Dream Factories

03.10.08
The idea of a delicious, soul-nourishing meal that requires no work has long been a fantasy for women.
meal assembly

Remember “meal-assembly” stores, the concept that was supposed to revolutionize home cooking? According to The New York Times, the shops are starting to flounder. Hundreds of owners have gone out of business; others are thinking up new services to offer, and the original idea seems destined for that overstuffed closet where frazzled homemakers stash the dreams they can’t bear to discard. This one is going to be especially hard to give up: a fresh and fragrant dinner that magically appears when summoned, homemade without being made at home, factory-produced by Mom herself.

Here’s how meal assembly works: You drive to a strip mall and park at a storefront with a name like Super Suppers, or Let’s Dish, or Dinner by Design.
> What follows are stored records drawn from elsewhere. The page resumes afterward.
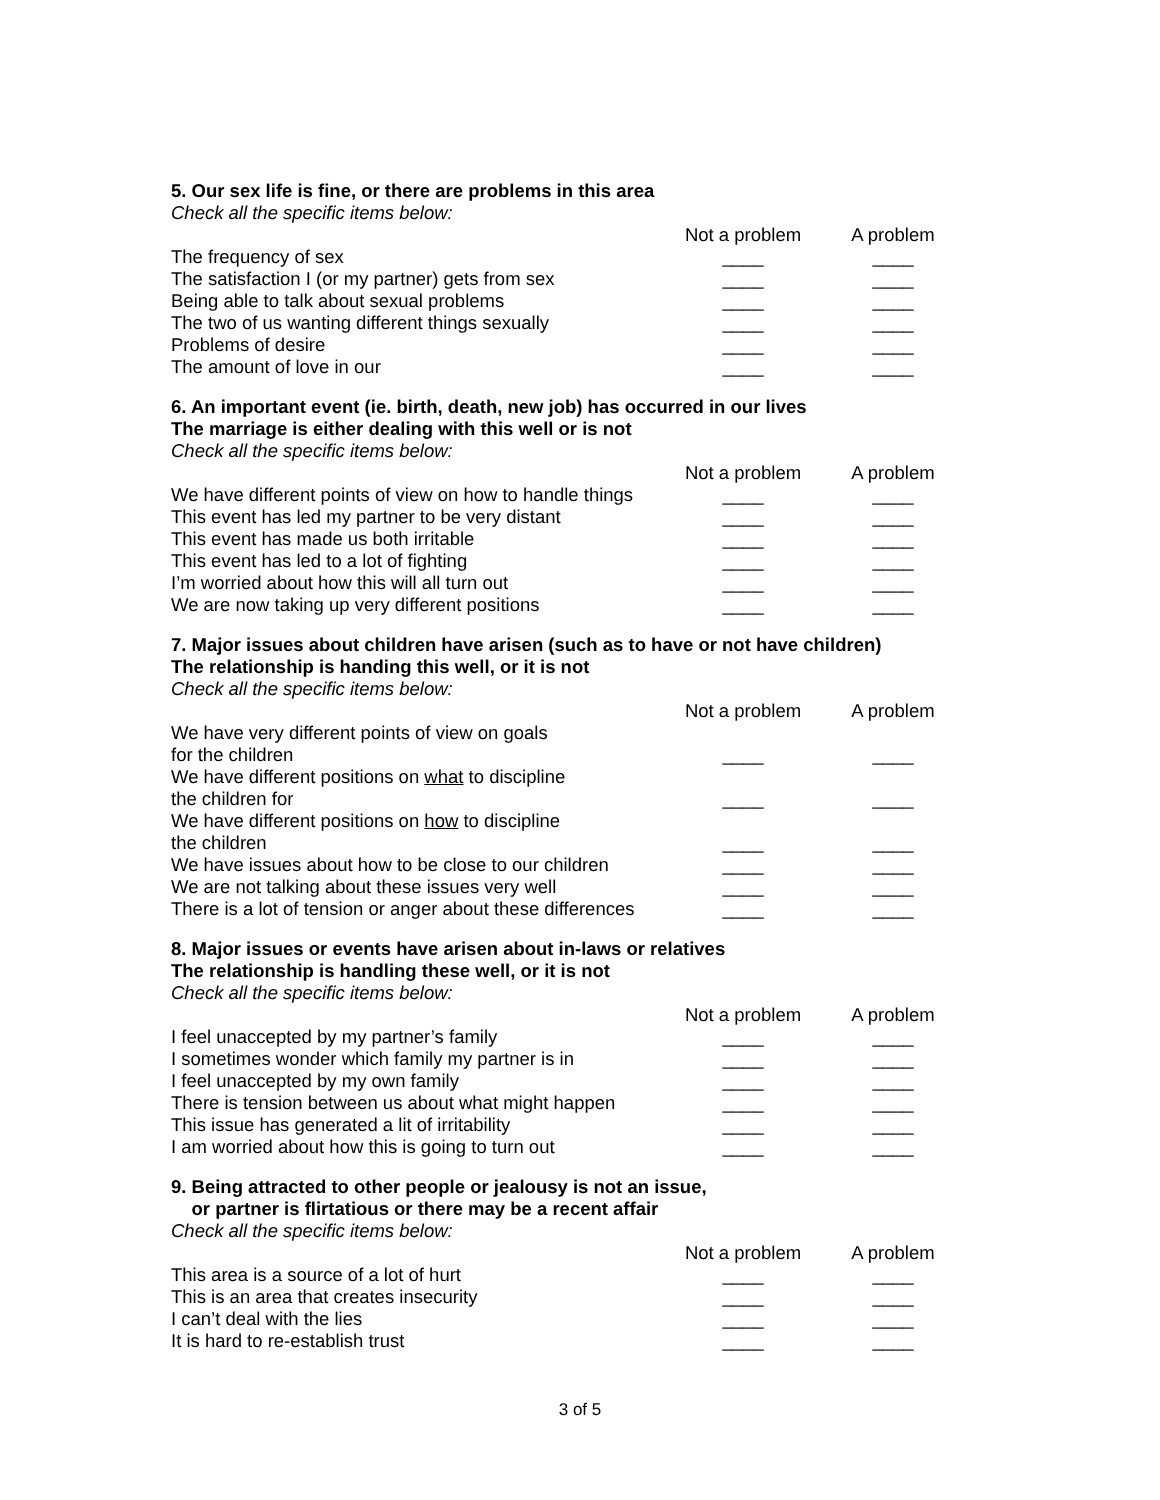5. Our sex life is fine, or there are problems in this area
Check all the specific items below:
| | Not a problem | A problem |
| The frequency of sex | ____ | ____ |
| The satisfaction I (or my partner) gets from sex | ____ | ____ |
| Being able to talk about sexual problems | ____ | ____ |
| The two of us wanting different things sexually | ____ | ____ |
| Problems of desire | ____ | ____ |
| The amount of love in our | ____ | ____ |
6. An important event (ie. birth, death, new job) has occurred in our lives
The marriage is either dealing with this well or is not
Check all the specific items below:
| | Not a problem | A problem |
| We have different points of view on how to handle things | ____ | ____ |
| This event has led my partner to be very distant | ____ | ____ |
| This event has made us both irritable | ____ | ____ |
| This event has led to a lot of fighting | ____ | ____ |
| I’m worried about how this will all turn out | ____ | ____ |
| We are now taking up very different positions | ____ | ____ |
7. Major issues about children have arisen (such as to have or not have children)
The relationship is handing this well, or it is not
Check all the specific items below:
| | Not a problem | A problem |
| We have very different points of view on goals for the children | ____ | ____ |
| We have different positions on what to discipline the children for | ____ | ____ |
| We have different positions on how to discipline the children | ____ | ____ |
| We have issues about how to be close to our children | ____ | ____ |
| We are not talking about these issues very well | ____ | ____ |
| There is a lot of tension or anger about these differences | ____ | ____ |
8. Major issues or events have arisen about in-laws or relatives
The relationship is handling these well, or it is not
Check all the specific items below:
| | Not a problem | A problem |
| I feel unaccepted by my partner’s family | ____ | ____ |
| I sometimes wonder which family my partner is in | ____ | ____ |
| I feel unaccepted by my own family | ____ | ____ |
| There is tension between us about what might happen | ____ | ____ |
| This issue has generated a lit of irritability | ____ | ____ |
| I am worried about how this is going to turn out | ____ | ____ |
9. Being attracted to other people or jealousy is not an issue,
or partner is flirtatious or there may be a recent affair
Check all the specific items below:
| | Not a problem | A problem |
| This area is a source of a lot of hurt | ____ | ____ |
| This is an area that creates insecurity | ____ | ____ |
| I can’t deal with the lies | ____ | ____ |
| It is hard to re-establish trust | ____ | ____ |
3 of 5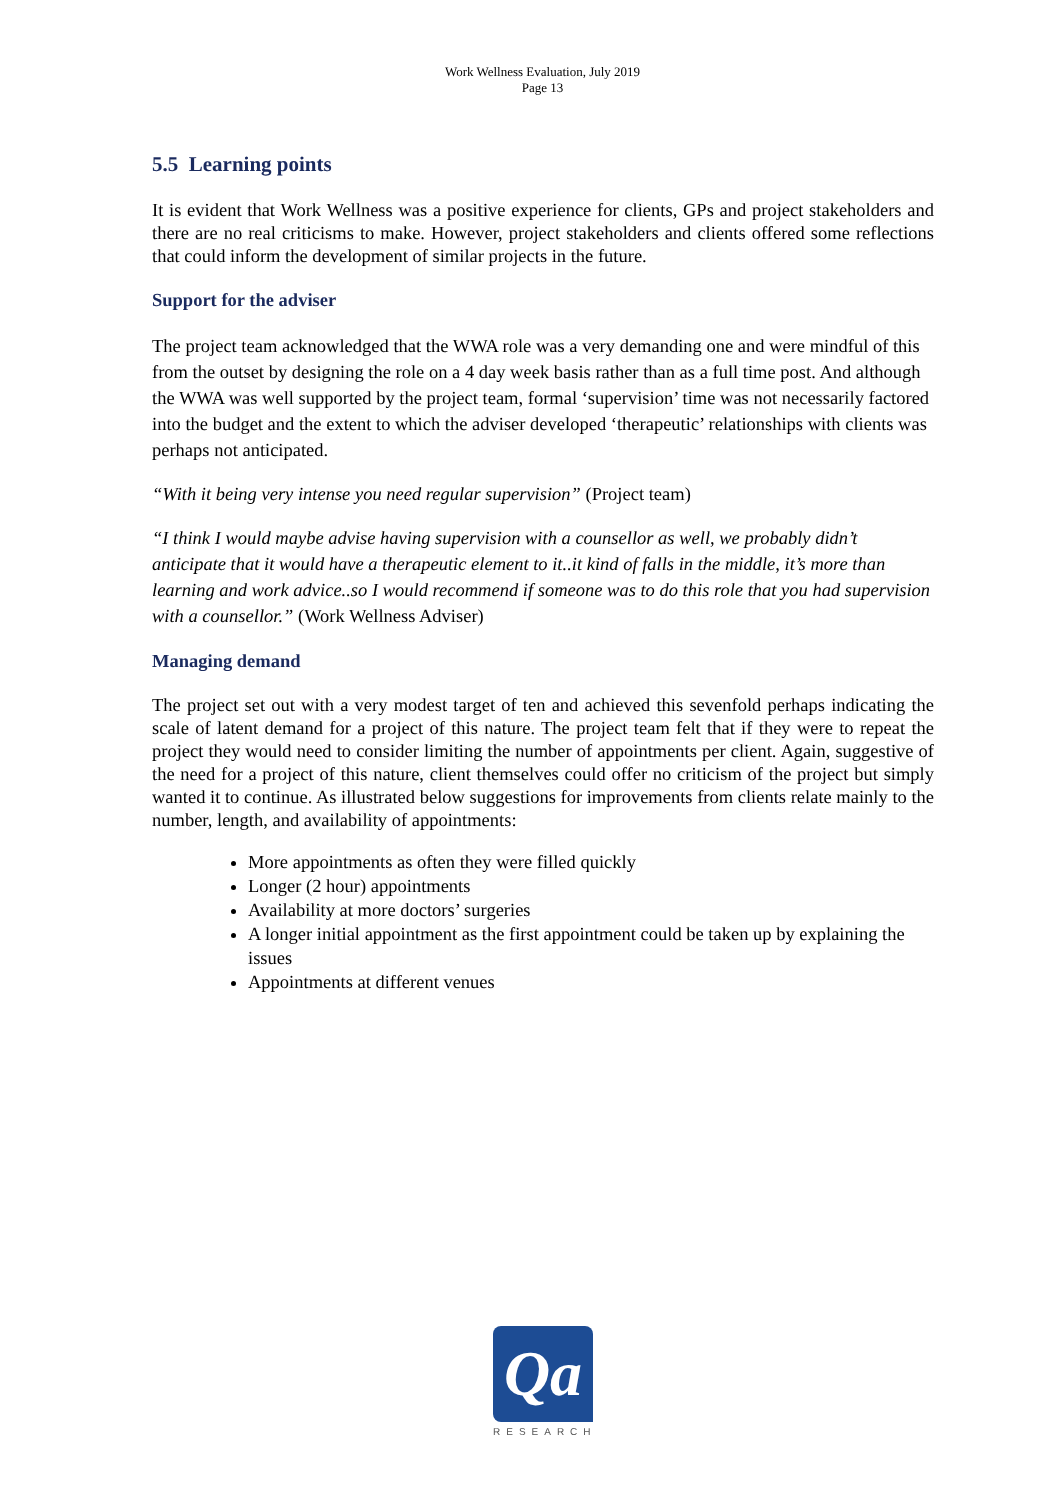Work Wellness Evaluation, July 2019
Page 13
5.5 Learning points
It is evident that Work Wellness was a positive experience for clients, GPs and project stakeholders and there are no real criticisms to make. However, project stakeholders and clients offered some reflections that could inform the development of similar projects in the future.
Support for the adviser
The project team acknowledged that the WWA role was a very demanding one and were mindful of this from the outset by designing the role on a 4 day week basis rather than as a full time post. And although the WWA was well supported by the project team, formal ‘supervision’ time was not necessarily factored into the budget and the extent to which the adviser developed ‘therapeutic’ relationships with clients was perhaps not anticipated.
“With it being very intense you need regular supervision” (Project team)
“I think I would maybe advise having supervision with a counsellor as well, we probably didn’t anticipate that it would have a therapeutic element to it..it kind of falls in the middle, it’s more than learning and work advice..so I would recommend if someone was to do this role that you had supervision with a counsellor.” (Work Wellness Adviser)
Managing demand
The project set out with a very modest target of ten and achieved this sevenfold perhaps indicating the scale of latent demand for a project of this nature. The project team felt that if they were to repeat the project they would need to consider limiting the number of appointments per client. Again, suggestive of the need for a project of this nature, client themselves could offer no criticism of the project but simply wanted it to continue. As illustrated below suggestions for improvements from clients relate mainly to the number, length, and availability of appointments:
More appointments as often they were filled quickly
Longer (2 hour) appointments
Availability at more doctors’ surgeries
A longer initial appointment as the first appointment could be taken up by explaining the issues
Appointments at different venues
Qa
RESEARCH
The place is set up with food-preparation stations, each outfitted with a recipe and all the necessary ingredients, chopped and measured and ready to use. You assemble the ingredients—seasoning precut portions of raw chicken, for instance, and then spooning sauce ingredients into a plastic bag. Moving from station to station you can make and package a dozen entrées in two hours, following the recipes provided. You don’t cook anything; you may not even need to handle a knife. You take the packages home and put them in the freezer. Now you’ve got—well, it’s not completely clear what you’ve got, but theoretically you can file it under “dinner.” All you have to do is thaw and bake.

For the first several years, meal assembly was a boomtown. Some 1,400 stores sprang up across the country, and many homemakers were enthusiastic. They liked serving food made with fresh ingredients, and the cost was reasonable, often around $3 or $4 per serving. Most importantly, it was a step up, or at least sideways, from takeout. “I feel like it’s cooking because you have to put it together,” a pleased customer told the Arkansas Democrat-Gazette. But recently, growth has slowed and stores are shutting down. Some have been able to survive only by selling fully prepared meals, either refrigerated or frozen—in other words, takeout. What went wrong? Nobody seems to know. One shop owner outside Tampa, who closed the place after eight months, told The New York Times that homemakers just refused to think ahead about meals. “The last thing anyone wants to do here is plan dinner,” she said.

Maybe, but I’m guessing the real problem is an overdose of magical thinking—specifically, the magical thinking that puts dinner on the table without so much as a moment’s planning or worrying. It’s an old, old dream, and in this country it’s a classic feature of futuristic writing about ideal societies (at least when it’s women who are doing the imagining). Utopia has been a popular theme in women’s fiction since the 19th century, and the early writers in this genre loved describing what daily life would look like if women had a hand in arranging it. Some of these feminist visionaries made a point of ending war; others figured out how to dispense with men; but first and foremost the utopian writers got rid of the private kitchen. There was no way the women of the future were going to spend their days desperately trying to think of something different to do with cauliflower. One of the great, iconic scenes in women’s utopian fiction is the moment when some female of the future presses a button and suddenly dinner appears—hot and delicious, delivered to the table through an intricate system of tunnels, tubes, and dumbwaiters.